■ **Exercise requirements**: Search the material for "wieder" and copy each line in which it is found.

■ **Exercise input**:
════════════════════
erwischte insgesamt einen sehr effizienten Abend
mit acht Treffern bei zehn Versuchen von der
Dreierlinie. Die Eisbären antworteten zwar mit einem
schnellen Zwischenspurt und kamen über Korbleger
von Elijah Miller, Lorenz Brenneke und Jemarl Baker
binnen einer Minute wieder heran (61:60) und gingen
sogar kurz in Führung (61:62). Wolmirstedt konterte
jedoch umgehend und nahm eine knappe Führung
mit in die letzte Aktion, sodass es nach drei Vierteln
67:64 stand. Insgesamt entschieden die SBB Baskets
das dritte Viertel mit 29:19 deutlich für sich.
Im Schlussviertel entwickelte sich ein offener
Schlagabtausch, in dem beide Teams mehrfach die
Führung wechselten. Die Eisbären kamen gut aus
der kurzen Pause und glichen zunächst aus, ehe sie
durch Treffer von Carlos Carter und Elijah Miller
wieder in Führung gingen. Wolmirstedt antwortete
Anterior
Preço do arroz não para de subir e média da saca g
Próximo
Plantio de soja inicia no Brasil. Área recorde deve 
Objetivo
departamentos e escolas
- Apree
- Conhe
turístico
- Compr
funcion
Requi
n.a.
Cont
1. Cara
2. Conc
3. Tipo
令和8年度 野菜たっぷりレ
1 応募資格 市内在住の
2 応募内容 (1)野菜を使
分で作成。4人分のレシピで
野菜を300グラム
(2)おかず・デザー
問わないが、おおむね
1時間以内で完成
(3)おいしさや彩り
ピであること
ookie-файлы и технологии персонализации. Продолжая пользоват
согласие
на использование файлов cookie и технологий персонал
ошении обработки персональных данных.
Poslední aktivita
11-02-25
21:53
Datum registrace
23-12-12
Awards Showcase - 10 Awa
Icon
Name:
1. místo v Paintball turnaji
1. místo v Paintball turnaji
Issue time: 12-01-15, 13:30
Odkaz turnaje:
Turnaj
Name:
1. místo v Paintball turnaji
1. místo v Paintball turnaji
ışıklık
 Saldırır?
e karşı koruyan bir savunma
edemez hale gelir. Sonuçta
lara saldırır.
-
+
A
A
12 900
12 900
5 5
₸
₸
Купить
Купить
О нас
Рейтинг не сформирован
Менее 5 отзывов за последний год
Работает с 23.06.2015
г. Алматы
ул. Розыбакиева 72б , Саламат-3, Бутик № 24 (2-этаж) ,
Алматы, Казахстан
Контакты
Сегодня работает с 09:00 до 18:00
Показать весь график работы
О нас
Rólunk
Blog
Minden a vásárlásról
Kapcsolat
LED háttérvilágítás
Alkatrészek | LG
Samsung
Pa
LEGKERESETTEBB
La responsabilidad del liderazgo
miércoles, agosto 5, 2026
════════════════════
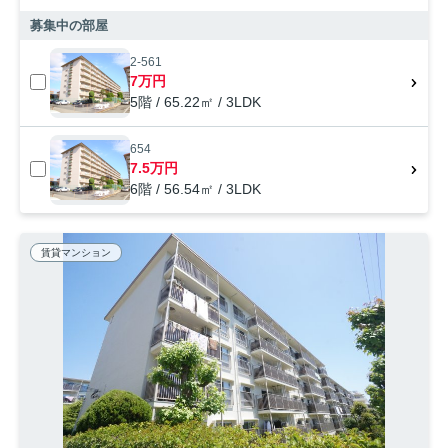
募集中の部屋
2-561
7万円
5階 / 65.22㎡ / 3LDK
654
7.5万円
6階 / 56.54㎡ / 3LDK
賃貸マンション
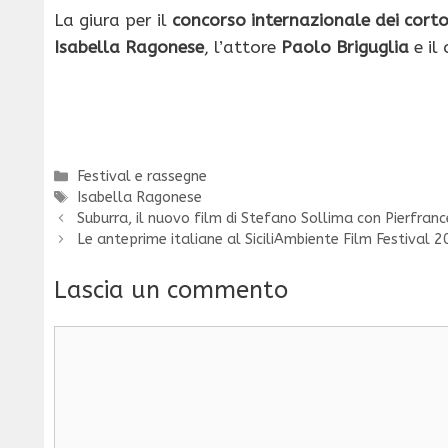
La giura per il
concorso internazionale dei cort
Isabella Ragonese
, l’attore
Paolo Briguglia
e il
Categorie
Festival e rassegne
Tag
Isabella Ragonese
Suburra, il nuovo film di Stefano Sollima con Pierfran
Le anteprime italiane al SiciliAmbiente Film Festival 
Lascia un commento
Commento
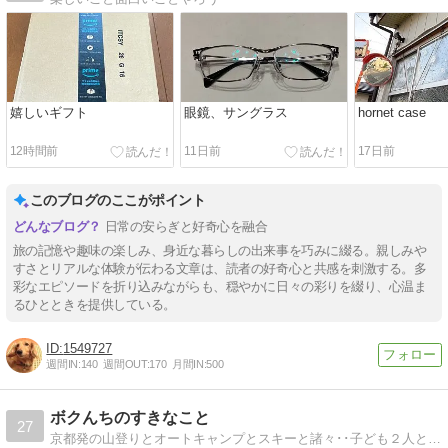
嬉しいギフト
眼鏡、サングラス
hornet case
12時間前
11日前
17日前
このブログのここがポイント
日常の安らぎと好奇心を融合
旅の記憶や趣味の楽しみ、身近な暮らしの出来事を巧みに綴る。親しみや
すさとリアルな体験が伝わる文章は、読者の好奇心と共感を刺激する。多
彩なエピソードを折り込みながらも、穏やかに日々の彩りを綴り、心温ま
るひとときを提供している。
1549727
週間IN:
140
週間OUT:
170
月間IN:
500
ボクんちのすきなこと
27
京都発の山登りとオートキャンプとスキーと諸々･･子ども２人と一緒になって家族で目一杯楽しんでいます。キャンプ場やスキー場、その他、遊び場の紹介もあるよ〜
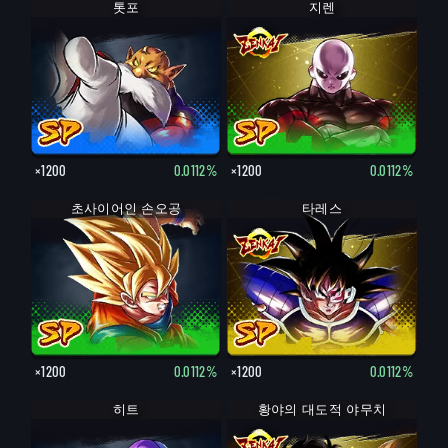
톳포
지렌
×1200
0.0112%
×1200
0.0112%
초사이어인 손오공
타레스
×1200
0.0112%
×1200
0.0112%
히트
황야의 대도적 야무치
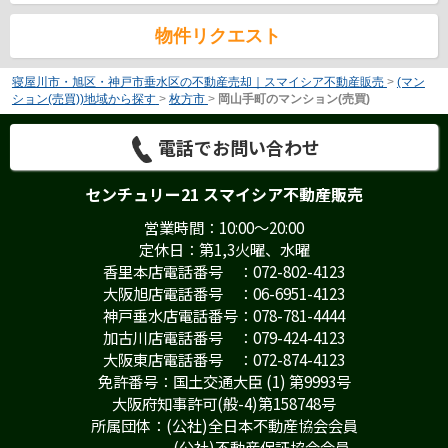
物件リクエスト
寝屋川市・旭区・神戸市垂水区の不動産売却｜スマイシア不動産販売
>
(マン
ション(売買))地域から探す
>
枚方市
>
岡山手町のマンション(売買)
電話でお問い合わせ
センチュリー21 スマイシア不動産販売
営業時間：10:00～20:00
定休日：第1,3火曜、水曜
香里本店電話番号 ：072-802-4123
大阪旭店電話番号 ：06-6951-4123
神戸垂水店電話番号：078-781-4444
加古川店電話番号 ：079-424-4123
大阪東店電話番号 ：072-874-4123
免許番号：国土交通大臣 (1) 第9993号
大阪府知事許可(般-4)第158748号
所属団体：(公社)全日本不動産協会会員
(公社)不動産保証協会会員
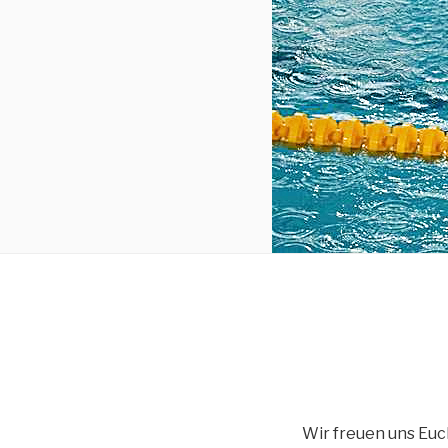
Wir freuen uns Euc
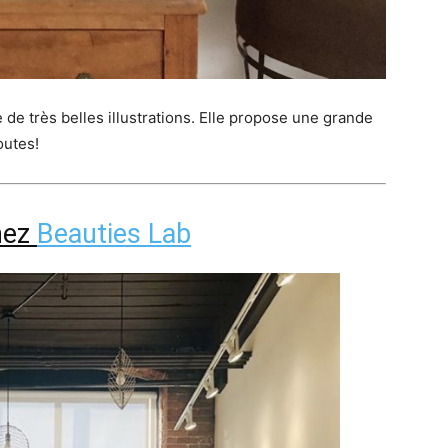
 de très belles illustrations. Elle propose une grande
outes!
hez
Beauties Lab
════════════════════
■ **Task response**:
binnen einer Minute wieder heran (61:60) und gingen
wieder in Führung gingen. Wolmirstedt antwortete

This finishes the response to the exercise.